• _WORK INSTRUCTIONS_: Extend the thesis abstract on seed specialized metabolites in Brassicaceae, continuing after its final sentence.

• _SUPPLIED PASSAGE_:
# # # # #

Thesis defense: Léa Barreda
Thursday, October 31st 2024, 2 pm, INRAE, Versailles
Characterization of the seed specialized metabolome landscape and plasticity in Brassicaceae species
Specialized metabolites (SMs) play crucial roles in the interaction of plants and seeds with their environment. SM modifications greatly contribute to SM diversity and activities. Despite their importance for seed quality, the study of the impact of the environment on the synthesis, modification and accumulation of SMs in seeds has been neglected. Seeds accumulate both beneficial and antinutritional SMs with a large range of biological and ecological roles and significant importance for human and animal nutrition, and other industrial uses. Hence, study the diversity, distribution and regulation of SMs in seeds upon environmental stresses is of major relevance, especially in the current context of climate change. This is particularly true for seeds of Brassicaceae species, which include both model and crop species that are widely cultivated across the world and used/consumed as vegetables, fodder, or oilseeds. These species show diverse SM composition and distribution, which makes them valuable models to study the impacts of environmental stresses on seed SMs.

# # # # #

• _DATA FOR ANALYSIS_:
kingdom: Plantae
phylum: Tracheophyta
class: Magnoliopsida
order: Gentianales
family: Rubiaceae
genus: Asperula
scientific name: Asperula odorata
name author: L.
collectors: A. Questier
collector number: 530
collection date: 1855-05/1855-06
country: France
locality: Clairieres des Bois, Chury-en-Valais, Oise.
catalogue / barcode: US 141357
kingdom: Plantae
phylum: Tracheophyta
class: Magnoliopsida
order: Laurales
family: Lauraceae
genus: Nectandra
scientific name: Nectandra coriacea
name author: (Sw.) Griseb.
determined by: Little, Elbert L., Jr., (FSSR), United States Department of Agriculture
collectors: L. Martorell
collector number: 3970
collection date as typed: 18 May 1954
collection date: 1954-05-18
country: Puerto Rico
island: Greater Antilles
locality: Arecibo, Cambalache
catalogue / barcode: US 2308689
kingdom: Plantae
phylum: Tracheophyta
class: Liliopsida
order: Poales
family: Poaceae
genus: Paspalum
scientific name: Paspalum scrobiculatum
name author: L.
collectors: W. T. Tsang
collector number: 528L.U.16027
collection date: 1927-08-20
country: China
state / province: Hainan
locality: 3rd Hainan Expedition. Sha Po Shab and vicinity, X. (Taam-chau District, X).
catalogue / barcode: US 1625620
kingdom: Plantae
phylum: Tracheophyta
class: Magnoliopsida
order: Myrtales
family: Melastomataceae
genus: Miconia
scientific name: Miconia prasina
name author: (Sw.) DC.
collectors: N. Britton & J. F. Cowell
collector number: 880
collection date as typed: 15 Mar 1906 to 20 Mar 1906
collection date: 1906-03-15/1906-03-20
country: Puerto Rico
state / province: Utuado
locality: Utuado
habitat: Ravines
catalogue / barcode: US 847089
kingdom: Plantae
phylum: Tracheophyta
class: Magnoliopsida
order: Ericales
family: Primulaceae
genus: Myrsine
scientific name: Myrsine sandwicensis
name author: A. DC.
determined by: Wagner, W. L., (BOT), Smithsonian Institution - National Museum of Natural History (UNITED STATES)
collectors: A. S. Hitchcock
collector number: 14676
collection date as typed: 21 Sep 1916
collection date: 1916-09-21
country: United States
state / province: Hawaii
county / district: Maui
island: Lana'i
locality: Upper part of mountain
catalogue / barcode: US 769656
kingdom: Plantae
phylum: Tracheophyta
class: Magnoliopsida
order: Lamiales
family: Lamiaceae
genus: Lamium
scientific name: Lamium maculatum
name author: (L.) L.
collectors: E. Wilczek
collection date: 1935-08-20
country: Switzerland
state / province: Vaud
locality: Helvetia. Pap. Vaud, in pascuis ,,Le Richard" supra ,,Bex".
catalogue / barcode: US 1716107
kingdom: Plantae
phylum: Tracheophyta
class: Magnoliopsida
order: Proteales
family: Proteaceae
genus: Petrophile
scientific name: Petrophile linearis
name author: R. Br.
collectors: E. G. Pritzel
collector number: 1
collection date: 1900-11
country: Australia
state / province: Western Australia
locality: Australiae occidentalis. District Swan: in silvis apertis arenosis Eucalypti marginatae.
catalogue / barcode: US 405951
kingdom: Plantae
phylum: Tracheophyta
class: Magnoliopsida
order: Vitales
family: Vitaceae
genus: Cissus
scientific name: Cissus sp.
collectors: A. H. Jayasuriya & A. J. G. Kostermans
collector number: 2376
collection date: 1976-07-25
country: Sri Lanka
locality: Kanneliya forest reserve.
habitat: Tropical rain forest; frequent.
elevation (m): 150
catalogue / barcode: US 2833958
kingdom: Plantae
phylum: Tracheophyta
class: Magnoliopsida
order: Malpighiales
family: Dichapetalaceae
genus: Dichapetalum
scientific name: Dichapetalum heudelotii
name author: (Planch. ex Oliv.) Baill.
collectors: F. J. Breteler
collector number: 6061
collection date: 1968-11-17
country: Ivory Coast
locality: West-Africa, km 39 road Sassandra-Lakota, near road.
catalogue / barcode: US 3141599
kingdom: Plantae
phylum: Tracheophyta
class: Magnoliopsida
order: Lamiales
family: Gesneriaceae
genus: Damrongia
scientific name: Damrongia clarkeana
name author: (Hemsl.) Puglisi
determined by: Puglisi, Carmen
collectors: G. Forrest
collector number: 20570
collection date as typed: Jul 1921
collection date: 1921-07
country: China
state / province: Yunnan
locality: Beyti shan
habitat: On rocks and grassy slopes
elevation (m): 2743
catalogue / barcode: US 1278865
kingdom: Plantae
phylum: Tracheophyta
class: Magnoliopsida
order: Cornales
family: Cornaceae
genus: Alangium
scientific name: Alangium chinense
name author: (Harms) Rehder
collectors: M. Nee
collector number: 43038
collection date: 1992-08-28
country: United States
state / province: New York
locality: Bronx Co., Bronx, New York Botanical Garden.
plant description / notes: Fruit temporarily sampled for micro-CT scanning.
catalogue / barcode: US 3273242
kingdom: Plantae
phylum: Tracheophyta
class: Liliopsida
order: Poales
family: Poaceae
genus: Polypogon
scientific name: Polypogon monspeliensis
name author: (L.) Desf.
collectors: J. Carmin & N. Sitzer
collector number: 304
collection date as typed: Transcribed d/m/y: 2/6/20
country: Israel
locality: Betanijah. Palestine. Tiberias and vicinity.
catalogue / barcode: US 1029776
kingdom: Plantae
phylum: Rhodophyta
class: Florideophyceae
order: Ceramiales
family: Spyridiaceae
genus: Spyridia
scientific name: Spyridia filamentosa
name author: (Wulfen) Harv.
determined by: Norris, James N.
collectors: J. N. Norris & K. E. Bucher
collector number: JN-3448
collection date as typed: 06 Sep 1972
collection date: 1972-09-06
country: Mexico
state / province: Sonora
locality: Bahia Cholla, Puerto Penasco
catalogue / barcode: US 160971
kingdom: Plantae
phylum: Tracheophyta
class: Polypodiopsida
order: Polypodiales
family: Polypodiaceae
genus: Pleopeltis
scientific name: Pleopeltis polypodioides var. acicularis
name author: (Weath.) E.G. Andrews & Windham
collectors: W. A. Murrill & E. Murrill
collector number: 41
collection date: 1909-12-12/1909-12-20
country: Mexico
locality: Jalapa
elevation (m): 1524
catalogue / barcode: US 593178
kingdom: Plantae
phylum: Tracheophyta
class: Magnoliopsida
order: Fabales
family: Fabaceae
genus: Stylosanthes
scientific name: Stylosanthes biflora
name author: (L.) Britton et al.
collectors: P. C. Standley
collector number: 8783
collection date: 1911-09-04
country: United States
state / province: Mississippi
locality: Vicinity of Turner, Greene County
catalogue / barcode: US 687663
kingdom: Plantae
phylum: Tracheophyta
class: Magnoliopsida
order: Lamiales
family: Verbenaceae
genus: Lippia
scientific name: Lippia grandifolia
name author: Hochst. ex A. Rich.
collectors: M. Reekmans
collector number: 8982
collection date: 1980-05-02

# # # # #

• _RESPONSE TO THIS TASK_:
This Ph.D. project aimed at characterizing the diversity and plasticity of seed specialized metabolites in Brassicaceae species under environmental stresses by using multi-omic, molecular biology and reverse genetic approaches.
In a first study, the diversity and plasticity of seed SMs from several Camelina sativa genotypes cultivated in open field for several consecutive years were assessed. The results obtained showed that the accumulation of SMs in Camelina seeds was more impacted by the environmental conditions rather than the genotype, and that the plasticity of SMs was higher compared to those of major seed storage compounds, including oil, proteins, and other primary metabolites.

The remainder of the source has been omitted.